— Start —
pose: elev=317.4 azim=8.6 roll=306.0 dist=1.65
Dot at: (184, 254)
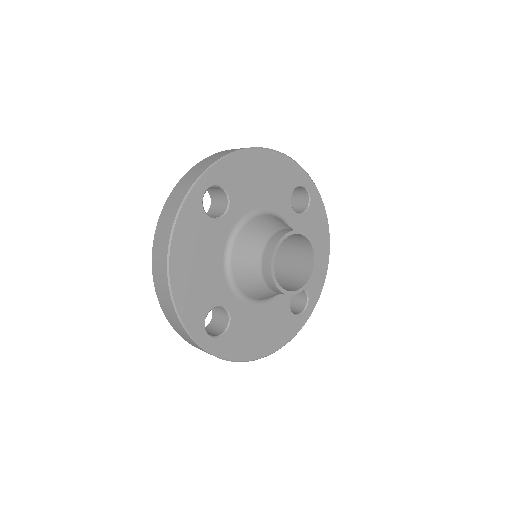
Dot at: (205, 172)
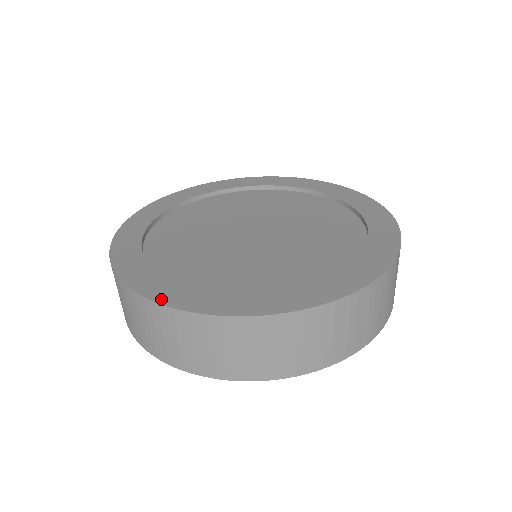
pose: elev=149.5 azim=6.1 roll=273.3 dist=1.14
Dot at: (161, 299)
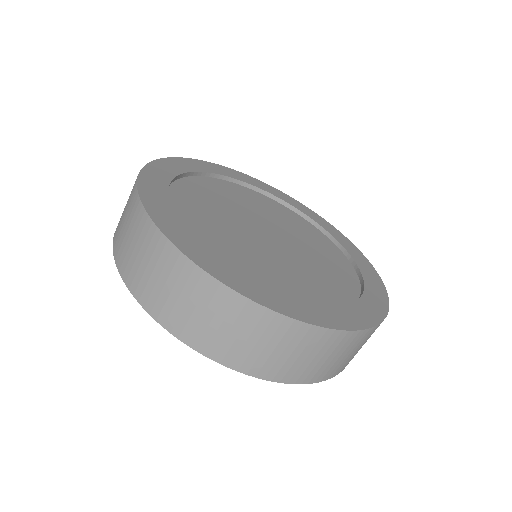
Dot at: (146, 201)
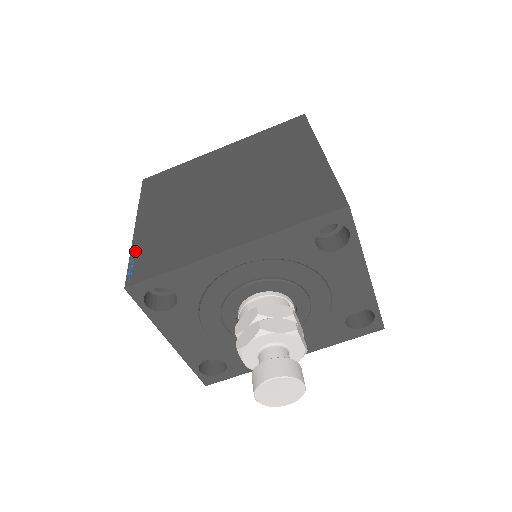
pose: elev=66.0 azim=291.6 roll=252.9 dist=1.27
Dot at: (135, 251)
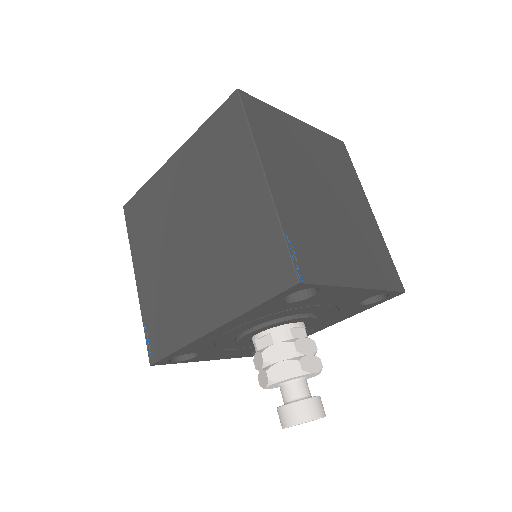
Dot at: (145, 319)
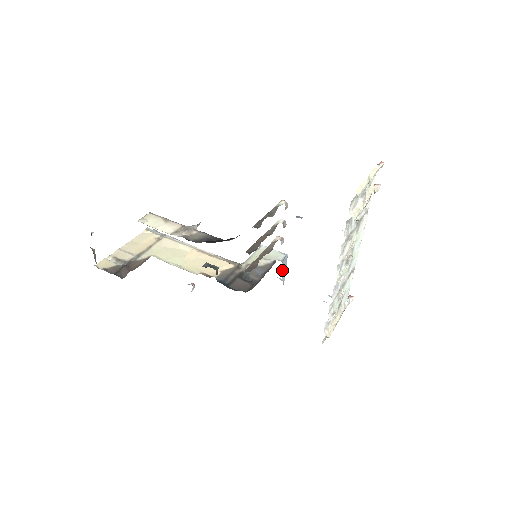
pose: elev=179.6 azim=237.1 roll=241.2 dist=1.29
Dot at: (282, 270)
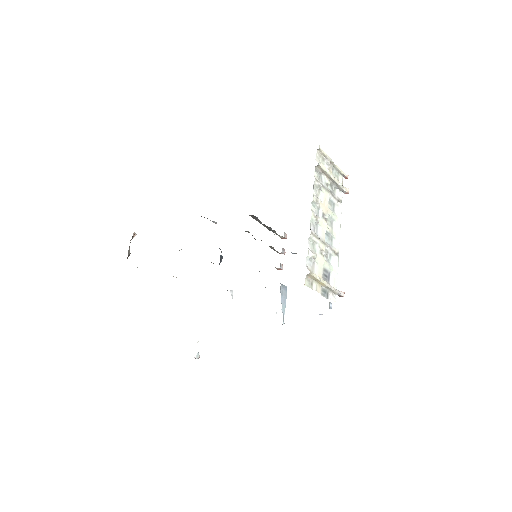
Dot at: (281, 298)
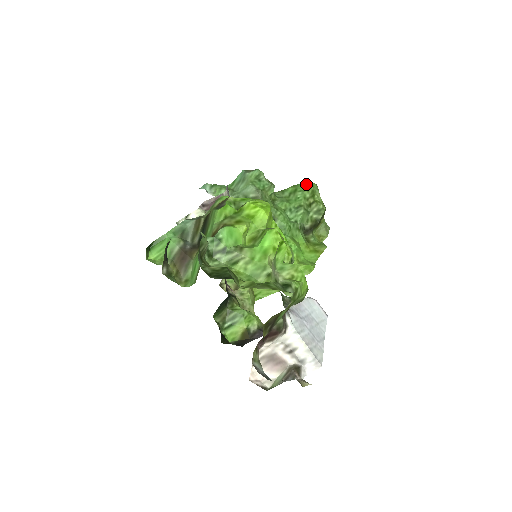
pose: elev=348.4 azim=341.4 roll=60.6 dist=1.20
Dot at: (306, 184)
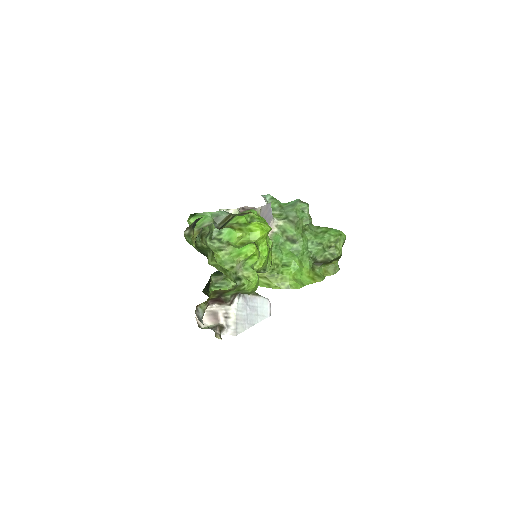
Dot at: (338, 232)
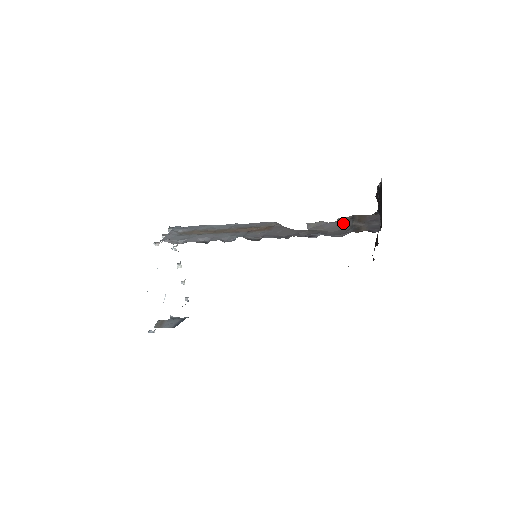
— End —
— Start —
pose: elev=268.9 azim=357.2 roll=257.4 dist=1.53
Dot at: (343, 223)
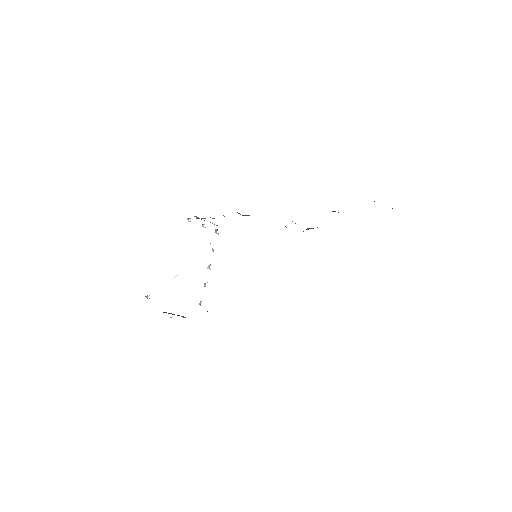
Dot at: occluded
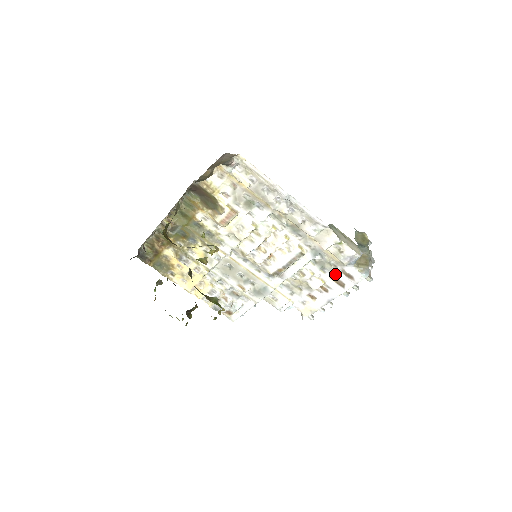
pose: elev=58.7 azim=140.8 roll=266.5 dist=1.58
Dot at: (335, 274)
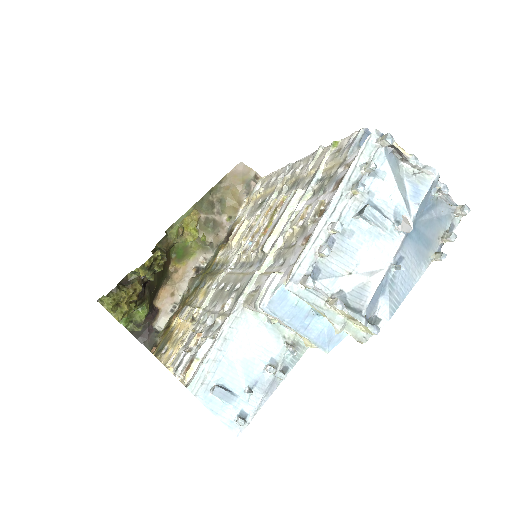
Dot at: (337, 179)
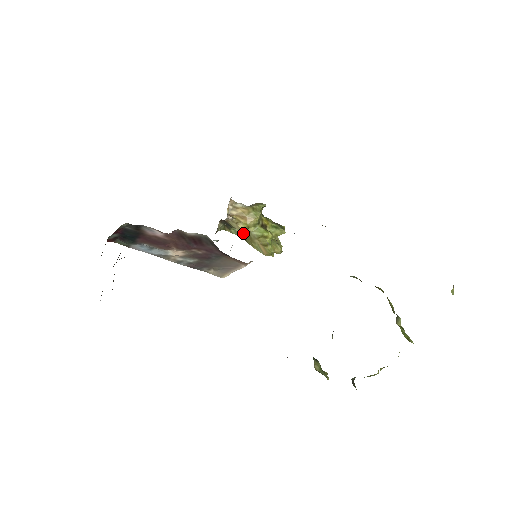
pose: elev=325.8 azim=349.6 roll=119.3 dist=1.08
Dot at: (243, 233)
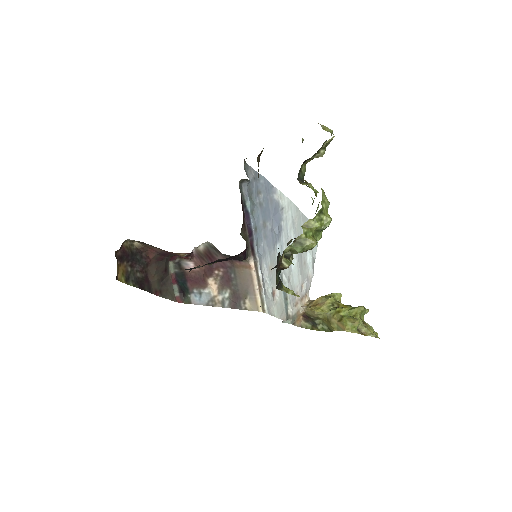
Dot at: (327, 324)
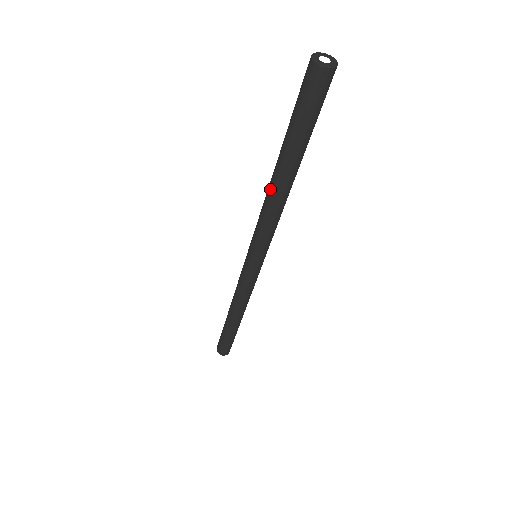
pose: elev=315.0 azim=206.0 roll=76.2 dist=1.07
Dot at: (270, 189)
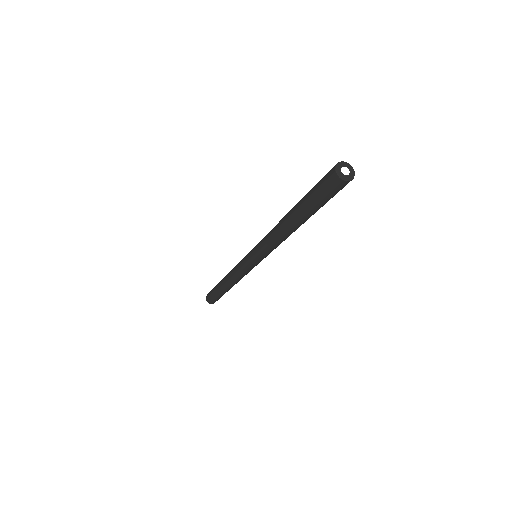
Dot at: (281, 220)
— End —
### What you are asked to do
Copy out the records above word for word, starting with the line that contains "pose: elev=66.0 azim=291.6" and ending with the line that contains "Dot at: (338, 232)", including both of those lines. Leave the pictures out.

### Task result
pose: elev=66.0 azim=291.6 roll=252.9 dist=1.27
Dot at: (135, 251)
Dot at: (145, 319)
pose: elev=179.6 azim=237.1 roll=241.2 dist=1.29
Dot at: (282, 270)
Dot at: (281, 298)
pose: elev=348.4 azim=341.4 roll=60.6 dist=1.20
Dot at: (306, 184)
Dot at: (338, 232)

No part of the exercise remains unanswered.